Robert CASADEBEIG : Si on regarde les statistiques, au niveau du taux de pénétration par rapport à la population, nous sommes dans les trois premiers avec la Côte Basque Landes et l’Armagnac Bigorre. C’est difficile de faire mieux. Nous n’avons pas connu la même évolution après la Coupe du monde que les autres Comités parce que nous ne sommes pas loin du maximum. Nous allons tenter d’aller chercher des jeunes dans les milieux difficiles urbains où nous avons encore du potentiel. Nous allons aussi tenter de développer nos partenariats avec le monde scolaire comme par exemple à Montardon, où nous avons un centre formation avec le lycée agricole qui se développe. Il faut quand même savoir que le territoire du Comité du Béarn représente la moitié du département des Pyrénées Atlantiques mais malgré cela nous avons un pourcentage rugbystique élevé.
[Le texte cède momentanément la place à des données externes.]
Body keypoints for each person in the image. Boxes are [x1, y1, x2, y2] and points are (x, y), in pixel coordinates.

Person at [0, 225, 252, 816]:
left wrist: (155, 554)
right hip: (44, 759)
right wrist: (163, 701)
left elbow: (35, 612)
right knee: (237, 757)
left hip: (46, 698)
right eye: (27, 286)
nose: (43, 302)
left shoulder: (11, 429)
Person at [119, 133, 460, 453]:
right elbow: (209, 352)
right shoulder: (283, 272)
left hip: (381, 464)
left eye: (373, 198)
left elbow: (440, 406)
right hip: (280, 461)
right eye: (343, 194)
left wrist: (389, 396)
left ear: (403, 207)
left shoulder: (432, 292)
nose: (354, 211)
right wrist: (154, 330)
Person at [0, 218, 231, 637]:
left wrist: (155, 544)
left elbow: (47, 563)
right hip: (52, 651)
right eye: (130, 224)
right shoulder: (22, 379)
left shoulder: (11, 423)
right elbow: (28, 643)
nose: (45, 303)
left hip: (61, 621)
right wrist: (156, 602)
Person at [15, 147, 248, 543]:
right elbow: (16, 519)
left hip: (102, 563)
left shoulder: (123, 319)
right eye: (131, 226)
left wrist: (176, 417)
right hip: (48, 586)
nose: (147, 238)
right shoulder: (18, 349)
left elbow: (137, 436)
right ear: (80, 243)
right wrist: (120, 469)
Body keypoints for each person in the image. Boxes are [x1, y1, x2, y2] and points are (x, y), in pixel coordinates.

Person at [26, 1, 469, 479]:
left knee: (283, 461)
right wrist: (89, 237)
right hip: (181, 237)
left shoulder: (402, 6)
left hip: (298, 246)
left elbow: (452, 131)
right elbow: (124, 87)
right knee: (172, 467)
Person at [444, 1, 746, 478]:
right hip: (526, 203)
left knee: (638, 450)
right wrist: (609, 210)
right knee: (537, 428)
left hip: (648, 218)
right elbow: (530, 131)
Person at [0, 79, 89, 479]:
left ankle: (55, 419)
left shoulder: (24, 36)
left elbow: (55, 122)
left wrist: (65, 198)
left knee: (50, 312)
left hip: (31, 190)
N’est-ce pas difficile de se développer à l’ombre de l’Armagnac-Bigorre et de Côte Basque Landes ?
Robert CASADEBEIG : Comme chez Pierre Camou ou chez Antoine Marin, le rugby est très important dans notre secteur géographique. L’Armagnac Bigorre a la chance de pouvoir s’étendre sur le Gers et les Hautes-Pyrénées. Le Comité Côte Basque Landes englobe le Pays Basque et le sud des Landes. De notre côté, nous allons quand même aux limites des Landes avec Aire-sur-Adour, aux limites de la Bigorre, dans la Soule avec Barcus et Mauléon. C’est un petit territoire mais nous avons une vraie concentration rugbystique.
Avez-vous un objectif précis dans la représentation de vos clubs au niveau fédéral et territorial ?
Robert CASADEBEIG : Nous avons trois clubs en Fédérale 1, Oloron, Mauléon et Morlaas. Nous souffrons un petit peu par rapport au haut du pavé de Fédérale 1, notamment en raison de budget trop juste. Nous sommes dans la problématique de la transition entre rugby pro et rugby amateur. En Fédérales 2 et 3, les clubs se maintiennent mais ne sont jamais au bout du parcours. Nous tenons bien notre place et nous ne pouvons pas optimiser davantage notre représentativité. Il y a déjà beaucoup de concurrence sur un petit territoire. Au niveau territorial, nous avons 25 clubs sur 40. L’équilibre se maintient et nous devons rester dans cette dimension pour l’avenir.